Back to my own son: Eli wants to get out of diapers, learn to read, and do all sorts of other things which I simply can't deal with right now beacuse I am hugely pregnant. :LOL If I wasn't in my third trimester, I'm fairly certian that Eli would be dry all day by now, and I know that he'd know all his letters and numbers (right now, I'd say he knows about a third of his letters and recognizes & counts 0 through 11 with no prompting; at least, that's all he knew last time I asked him :LOL). I also know that he'd still be getting most of his nourishment from breastmilk, that he'd still need to be snuggled to fall asleep comfortably, that playing in a puddle of water would still be terribly amusing.. in other words, that he's still a baby, despite his intellect. He does lots of amazing things, and it fascinates me, but I'm still aware that he is a baby and needs to be treated as such. He still needs a hug and a kiss when he gets a boo-boo, even though he knows the kiss doesn't really make the boo-boo go away.

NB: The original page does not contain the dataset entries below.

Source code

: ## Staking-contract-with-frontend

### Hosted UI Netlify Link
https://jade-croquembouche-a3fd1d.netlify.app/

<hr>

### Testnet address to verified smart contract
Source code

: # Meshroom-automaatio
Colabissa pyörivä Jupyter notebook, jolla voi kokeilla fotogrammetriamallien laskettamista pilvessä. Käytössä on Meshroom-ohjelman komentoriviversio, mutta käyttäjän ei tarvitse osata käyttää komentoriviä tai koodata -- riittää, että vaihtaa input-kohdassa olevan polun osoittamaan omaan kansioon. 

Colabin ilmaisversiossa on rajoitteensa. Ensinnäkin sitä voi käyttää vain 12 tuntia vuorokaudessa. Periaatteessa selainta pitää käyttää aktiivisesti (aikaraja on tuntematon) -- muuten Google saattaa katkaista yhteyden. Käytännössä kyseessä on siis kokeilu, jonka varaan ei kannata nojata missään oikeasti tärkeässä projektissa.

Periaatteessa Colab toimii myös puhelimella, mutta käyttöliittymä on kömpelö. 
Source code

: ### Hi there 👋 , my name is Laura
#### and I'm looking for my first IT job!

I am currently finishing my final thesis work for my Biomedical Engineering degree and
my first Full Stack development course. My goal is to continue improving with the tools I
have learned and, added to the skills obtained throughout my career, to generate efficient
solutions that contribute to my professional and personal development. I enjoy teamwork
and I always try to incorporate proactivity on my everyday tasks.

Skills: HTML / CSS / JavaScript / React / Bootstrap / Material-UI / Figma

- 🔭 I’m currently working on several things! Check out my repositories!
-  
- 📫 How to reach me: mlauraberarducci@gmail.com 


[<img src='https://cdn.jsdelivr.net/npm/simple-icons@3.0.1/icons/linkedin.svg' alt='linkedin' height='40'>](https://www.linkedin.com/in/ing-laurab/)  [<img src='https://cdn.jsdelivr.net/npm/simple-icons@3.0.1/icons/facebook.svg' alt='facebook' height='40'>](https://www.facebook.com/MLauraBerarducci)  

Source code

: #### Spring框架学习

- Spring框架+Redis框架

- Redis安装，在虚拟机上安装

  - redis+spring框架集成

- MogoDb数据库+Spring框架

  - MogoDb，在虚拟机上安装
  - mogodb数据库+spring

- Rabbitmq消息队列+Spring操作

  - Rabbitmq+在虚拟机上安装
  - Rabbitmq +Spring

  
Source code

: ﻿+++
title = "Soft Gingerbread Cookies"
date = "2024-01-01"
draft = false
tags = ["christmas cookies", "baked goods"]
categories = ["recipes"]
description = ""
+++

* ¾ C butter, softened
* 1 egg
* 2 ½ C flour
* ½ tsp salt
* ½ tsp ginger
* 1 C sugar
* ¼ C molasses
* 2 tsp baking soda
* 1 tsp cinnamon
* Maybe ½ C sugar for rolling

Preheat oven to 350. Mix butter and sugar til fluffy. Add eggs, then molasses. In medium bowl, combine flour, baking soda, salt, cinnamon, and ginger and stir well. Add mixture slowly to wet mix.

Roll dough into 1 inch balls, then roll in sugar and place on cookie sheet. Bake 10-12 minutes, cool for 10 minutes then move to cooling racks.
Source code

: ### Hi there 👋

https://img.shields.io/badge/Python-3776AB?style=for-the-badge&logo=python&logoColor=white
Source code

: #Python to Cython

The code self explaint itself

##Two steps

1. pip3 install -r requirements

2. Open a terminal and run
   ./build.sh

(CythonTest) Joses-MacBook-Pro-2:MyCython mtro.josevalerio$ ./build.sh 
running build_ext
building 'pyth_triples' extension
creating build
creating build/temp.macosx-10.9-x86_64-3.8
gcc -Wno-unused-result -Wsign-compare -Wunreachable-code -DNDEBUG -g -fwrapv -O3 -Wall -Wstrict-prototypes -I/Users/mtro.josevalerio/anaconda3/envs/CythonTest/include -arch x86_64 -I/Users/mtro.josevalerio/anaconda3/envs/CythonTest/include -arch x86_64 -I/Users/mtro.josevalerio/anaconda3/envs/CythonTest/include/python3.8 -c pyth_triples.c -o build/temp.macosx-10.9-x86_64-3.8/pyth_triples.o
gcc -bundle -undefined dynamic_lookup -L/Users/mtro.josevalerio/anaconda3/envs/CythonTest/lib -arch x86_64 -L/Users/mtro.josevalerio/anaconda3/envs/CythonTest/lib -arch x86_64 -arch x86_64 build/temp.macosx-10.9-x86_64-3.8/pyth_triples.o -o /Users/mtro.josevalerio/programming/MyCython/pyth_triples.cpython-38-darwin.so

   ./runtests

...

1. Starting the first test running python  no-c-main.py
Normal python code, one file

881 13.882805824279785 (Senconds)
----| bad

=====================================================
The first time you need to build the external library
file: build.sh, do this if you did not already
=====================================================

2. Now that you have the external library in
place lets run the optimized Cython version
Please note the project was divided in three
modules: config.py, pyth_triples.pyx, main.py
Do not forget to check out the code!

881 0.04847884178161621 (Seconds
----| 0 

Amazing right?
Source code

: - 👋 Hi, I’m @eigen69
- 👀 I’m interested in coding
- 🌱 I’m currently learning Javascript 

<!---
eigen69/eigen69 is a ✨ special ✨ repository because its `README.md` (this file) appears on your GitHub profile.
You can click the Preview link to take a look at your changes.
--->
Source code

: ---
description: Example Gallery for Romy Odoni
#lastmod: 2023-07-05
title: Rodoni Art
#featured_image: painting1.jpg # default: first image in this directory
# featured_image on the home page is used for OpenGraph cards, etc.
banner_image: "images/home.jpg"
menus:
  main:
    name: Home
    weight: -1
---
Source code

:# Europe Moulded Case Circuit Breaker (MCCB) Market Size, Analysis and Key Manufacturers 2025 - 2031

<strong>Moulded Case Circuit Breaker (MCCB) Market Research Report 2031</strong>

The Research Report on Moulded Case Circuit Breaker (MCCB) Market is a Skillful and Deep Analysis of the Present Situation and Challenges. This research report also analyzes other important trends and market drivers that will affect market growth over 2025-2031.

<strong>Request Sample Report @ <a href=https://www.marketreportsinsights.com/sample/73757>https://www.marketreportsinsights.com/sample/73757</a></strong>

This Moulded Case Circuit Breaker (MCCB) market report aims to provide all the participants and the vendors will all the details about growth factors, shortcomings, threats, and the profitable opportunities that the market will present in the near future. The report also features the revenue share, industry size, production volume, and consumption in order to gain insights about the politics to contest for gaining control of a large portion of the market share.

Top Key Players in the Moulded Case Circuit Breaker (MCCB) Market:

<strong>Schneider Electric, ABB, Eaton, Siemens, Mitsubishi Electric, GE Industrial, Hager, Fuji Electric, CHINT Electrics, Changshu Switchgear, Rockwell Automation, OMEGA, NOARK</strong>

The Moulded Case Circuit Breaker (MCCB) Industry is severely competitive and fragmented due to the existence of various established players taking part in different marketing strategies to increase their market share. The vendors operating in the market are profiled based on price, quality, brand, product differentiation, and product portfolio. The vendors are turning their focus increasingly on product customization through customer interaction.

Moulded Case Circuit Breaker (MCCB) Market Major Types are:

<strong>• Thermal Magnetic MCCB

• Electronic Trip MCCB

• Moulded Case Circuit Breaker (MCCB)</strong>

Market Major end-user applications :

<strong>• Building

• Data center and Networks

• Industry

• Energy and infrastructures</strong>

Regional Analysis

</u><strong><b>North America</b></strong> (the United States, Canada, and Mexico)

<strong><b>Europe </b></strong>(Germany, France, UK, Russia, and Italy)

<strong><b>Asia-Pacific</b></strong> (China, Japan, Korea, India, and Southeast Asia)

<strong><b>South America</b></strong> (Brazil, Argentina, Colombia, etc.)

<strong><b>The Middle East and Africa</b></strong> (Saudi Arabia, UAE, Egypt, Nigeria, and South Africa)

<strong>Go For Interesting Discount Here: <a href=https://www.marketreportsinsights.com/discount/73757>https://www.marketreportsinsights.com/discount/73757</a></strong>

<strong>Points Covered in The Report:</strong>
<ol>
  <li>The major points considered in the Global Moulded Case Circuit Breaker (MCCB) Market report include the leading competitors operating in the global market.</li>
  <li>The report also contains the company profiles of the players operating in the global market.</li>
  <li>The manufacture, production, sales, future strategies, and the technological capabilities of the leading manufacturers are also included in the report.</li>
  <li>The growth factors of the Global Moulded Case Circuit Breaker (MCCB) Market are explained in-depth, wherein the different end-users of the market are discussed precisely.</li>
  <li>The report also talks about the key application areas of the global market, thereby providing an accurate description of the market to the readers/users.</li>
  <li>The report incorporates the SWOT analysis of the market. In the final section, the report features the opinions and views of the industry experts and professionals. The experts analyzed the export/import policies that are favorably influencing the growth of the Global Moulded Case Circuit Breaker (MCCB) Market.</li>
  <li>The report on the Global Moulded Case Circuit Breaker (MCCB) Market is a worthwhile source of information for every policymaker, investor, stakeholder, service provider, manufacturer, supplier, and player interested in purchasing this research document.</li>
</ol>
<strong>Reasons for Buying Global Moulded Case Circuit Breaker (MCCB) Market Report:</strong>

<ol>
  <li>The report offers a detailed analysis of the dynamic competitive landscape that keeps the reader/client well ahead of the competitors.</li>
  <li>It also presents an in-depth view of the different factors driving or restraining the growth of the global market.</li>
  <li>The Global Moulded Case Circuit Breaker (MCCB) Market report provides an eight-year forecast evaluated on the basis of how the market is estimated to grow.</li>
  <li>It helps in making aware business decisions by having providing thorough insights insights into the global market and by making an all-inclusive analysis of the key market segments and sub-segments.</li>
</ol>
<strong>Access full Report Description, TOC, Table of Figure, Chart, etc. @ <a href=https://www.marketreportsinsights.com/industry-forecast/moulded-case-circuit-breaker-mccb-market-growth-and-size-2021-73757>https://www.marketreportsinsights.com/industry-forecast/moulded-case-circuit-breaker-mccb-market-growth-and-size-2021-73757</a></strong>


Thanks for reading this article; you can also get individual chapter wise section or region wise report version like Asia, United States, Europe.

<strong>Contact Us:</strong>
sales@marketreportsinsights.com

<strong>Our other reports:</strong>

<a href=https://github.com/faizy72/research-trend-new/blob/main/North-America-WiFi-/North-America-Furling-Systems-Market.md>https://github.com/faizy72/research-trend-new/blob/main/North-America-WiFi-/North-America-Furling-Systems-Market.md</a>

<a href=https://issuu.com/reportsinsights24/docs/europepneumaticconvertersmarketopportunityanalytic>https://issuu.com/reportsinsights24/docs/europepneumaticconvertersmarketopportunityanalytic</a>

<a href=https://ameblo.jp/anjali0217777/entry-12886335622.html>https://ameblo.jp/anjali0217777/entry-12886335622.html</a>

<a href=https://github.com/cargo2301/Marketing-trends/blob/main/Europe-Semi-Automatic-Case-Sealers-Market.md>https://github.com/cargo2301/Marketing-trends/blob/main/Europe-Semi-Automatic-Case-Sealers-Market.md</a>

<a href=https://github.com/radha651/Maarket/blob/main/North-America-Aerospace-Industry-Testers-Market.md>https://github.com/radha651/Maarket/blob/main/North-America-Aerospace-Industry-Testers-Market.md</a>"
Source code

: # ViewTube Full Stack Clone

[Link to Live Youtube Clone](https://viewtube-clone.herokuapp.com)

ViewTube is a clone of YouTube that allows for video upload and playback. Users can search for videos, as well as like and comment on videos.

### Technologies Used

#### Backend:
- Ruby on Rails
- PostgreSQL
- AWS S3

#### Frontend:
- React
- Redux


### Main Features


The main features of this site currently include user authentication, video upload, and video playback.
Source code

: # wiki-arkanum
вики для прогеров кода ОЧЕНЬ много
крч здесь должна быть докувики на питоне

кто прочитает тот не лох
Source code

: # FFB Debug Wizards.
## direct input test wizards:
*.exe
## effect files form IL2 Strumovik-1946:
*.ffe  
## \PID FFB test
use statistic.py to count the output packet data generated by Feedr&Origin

After NewBean is born and my post-partum brain fog and TBP have resolved themselves, I will help Eli do the things he wants so desperately to do. I too feel like I'm holding my child back, and it's a really disturbing feeling to me as I promised never to do it. It's a physical limitation, but still it

: irks me something fierce! How many parents can say that their child was ready to potty learn before they were? Or really want to cry because their child is harassing them to learn how to read or count or spell and they just can't summon the energy to deal with it? *sigh*
Wow, this is a really long post!! :LOL :LOL I hope someone's made it to the end of all that rambling. I'll try to keep it more concise in the future.